1.3 Concluding Remarks
This chapter sought to give an overview of the major findings in the literature regarding the economic and political components of the resource curse. Section 1.1 investigated price volatility of natural resources in the global marketplace, as well as the Dutch Disease thesis. In both cases, it was found that these economic components of the resource curse are mitigated or exacerbated by policymaking, thus pointing to the critical aspect of governmental action in the face of resource windfalls. Section 1.2 focused on the impediments to democracy posed by natural resources. First, this section evaluated quantitative studies finding statistical significance that resource abundance is an impediment to democracy and then investigated mechanisms through which this occurs, such as rentier state theory and incumbency-inducing effects. Subsequently, contrarian studies indicating that resource wealth can be a positive driver for democracy were investigated. However, many of these studies’ conclusions were shown to be weak in the face of outside information or interpretively driven, which obscure whether or not resource abundance can actually positively affect democratisation and democracies.
While the literature on the resource curse over the past four decades is seemingly exhaustive, there are still new pathways this body of research can look towards. Elsewhere I have argued for the need to develop an ideological approach to the resource curse and how its perceptive elements can lead to political changes (Erwin, 2019: 52). To undertake this task, an interdisciplinary approach employing behavioural economics, political psychology, and political economy would be beneficial as a robust mechanism to discern an ideology of the ‘resource curse’. Empirically, this could take place using a single case study or over a range of cases. However, the latter could prove logistically challenging when it comes to data collection, and due to the authoritarian nature of many resource-rich states, gathering meaningful data could prove cumbersome due to a lack of free speech in these countries.
Furthermore, a meta-analysis of the work on the Dutch Disease would be beneficial as a method to try and comprehensively discern why some resource-rich states are affected by the phenomenon and others are not. This could take place via a look a comparative look at monetary, fiscal, and developmental policies undertaken post-discovery of abundant natural resources in an effort to definitively ascertain what policies are most beneficial for the long-term economic development of resource-abundant states.

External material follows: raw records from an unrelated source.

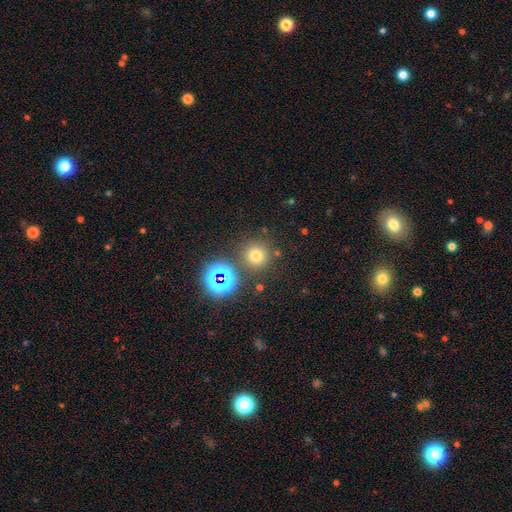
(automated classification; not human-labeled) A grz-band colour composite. It shows a smooth galaxy with no disk features (67%) that is round (93%). Merging: none (81%).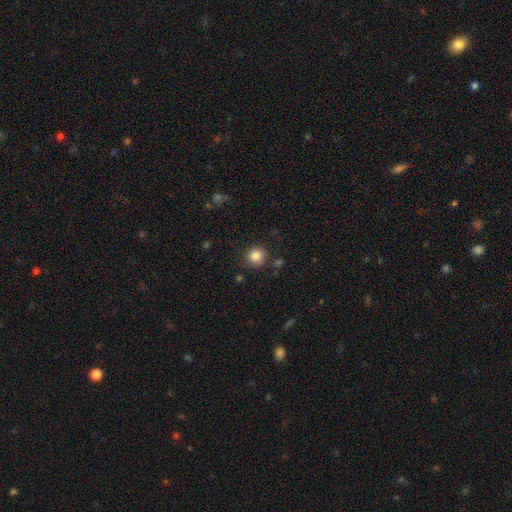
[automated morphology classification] The model was most divided on "smooth or featured": smooth: 85%, star or artifact: 11%, featured or disk: 5%. More confident: how rounded — round (92%); merging — none (87%).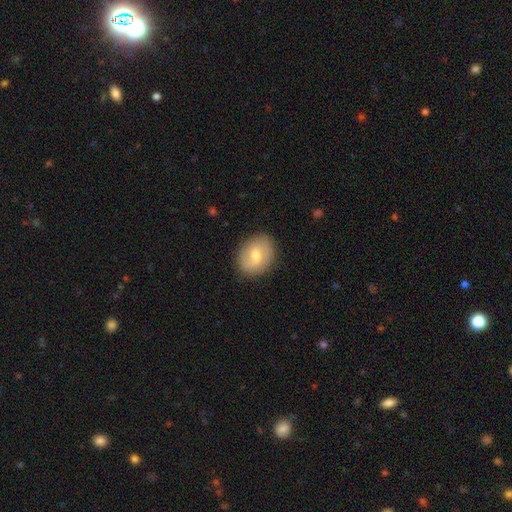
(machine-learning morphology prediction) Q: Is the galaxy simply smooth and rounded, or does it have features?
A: smooth — 60%.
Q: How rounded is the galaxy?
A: in between — 53%.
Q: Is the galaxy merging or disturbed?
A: none — 85%.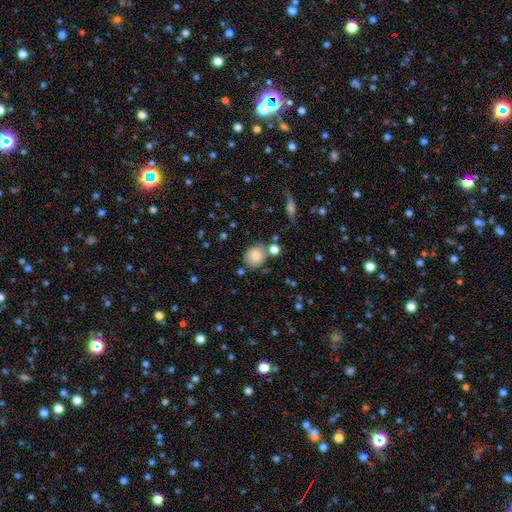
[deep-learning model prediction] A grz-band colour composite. It shows a smooth galaxy with no disk features (78%) that is round (73%). Merging: none (70%).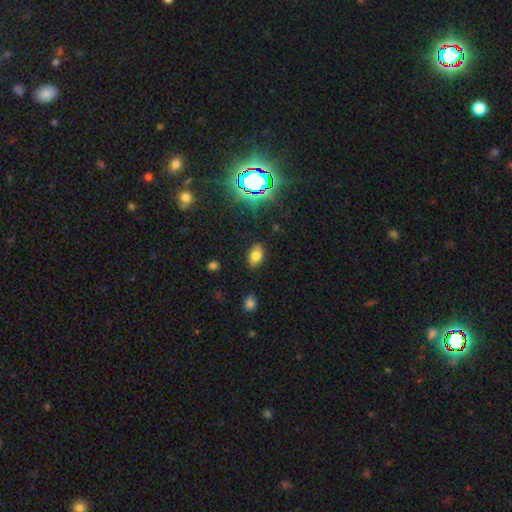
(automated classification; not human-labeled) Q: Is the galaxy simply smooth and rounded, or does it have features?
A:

Overall, the resource curse provides an interesting insight into the political and economic maladies faced by nations abundant in natural resources. It is likely in the long-term, even with the changing nature of our relationship with energy prospects due to climate change, that new approaches will be needed to evaluate the effects of resource dependency. Similarly, it will be interesting to observe whether or not the resource curse is able to manifest with states abundant in renewable resources, such as Bolivia with its largely untapped lithium reserves.